Copy the lines of the entries verbatim, starting with the line containing "Count, percentile rank within the sample" and ending with the line containing "Rank the categories by Aphasia", both included.

[Entries drawn from a dataset]
☆ ☆ ☆ ☆ ☆ ☆ ☆
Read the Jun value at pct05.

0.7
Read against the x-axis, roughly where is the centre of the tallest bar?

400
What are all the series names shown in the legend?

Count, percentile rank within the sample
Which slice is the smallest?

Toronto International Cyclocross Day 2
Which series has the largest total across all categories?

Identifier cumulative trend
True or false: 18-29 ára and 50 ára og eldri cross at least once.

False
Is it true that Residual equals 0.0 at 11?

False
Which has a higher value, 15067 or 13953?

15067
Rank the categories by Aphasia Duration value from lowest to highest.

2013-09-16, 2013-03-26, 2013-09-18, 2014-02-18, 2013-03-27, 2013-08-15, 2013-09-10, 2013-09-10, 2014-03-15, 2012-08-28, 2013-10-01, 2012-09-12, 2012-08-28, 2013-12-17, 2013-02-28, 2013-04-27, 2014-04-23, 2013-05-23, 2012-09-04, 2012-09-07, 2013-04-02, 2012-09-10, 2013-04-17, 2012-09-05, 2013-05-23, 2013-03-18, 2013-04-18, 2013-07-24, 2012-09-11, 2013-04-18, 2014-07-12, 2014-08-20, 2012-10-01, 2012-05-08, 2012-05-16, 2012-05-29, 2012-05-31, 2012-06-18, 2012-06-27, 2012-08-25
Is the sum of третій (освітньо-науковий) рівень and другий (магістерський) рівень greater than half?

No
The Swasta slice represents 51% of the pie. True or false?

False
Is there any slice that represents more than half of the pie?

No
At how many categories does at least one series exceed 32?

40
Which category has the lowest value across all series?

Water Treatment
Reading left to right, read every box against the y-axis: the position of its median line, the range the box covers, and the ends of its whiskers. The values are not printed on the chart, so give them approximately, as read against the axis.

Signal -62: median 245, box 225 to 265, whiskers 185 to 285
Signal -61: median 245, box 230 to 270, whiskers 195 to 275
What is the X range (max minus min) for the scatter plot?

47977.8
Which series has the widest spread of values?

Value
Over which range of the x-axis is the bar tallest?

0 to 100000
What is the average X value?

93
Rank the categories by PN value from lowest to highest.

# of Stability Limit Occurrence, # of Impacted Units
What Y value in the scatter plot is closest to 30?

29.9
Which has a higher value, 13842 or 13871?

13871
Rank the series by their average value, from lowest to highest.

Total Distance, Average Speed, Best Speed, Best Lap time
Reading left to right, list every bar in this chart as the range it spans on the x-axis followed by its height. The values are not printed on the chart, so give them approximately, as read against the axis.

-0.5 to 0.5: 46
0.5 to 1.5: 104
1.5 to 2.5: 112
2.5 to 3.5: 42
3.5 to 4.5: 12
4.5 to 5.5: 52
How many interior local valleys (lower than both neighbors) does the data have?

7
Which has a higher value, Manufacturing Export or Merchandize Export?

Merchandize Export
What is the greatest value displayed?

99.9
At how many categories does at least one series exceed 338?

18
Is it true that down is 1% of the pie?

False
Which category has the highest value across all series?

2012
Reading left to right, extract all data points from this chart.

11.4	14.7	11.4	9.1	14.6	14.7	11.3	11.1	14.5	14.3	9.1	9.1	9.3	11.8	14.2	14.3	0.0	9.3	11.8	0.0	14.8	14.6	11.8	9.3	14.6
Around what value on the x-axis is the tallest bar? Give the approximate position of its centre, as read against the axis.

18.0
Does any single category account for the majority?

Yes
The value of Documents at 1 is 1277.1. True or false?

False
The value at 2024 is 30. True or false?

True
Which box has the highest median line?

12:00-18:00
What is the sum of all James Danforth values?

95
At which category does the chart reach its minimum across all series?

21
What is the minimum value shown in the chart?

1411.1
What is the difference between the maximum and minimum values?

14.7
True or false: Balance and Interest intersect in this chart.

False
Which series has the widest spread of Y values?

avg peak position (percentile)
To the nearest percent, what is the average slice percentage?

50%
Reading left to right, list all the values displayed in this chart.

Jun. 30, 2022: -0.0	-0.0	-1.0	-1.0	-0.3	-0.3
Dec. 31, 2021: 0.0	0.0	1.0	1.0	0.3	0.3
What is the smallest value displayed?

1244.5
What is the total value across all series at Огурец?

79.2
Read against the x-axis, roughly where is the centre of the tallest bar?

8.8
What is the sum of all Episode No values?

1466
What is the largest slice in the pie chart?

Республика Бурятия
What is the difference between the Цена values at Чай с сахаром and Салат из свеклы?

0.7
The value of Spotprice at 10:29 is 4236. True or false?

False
☆ ☆ ☆ ☆ ☆ ☆ ☆
RESULT:
Count, percentile rank within the sample
Which slice is the smallest?

Toronto International Cyclocross Day 2
Which series has the largest total across all categories?

Identifier cumulative trend
True or false: 18-29 ára and 50 ára og eldri cross at least once.

False
Is it true that Residual equals 0.0 at 11?

False
Which has a higher value, 15067 or 13953?

15067
Rank the categories by Aphasia Duration value from lowest to highest.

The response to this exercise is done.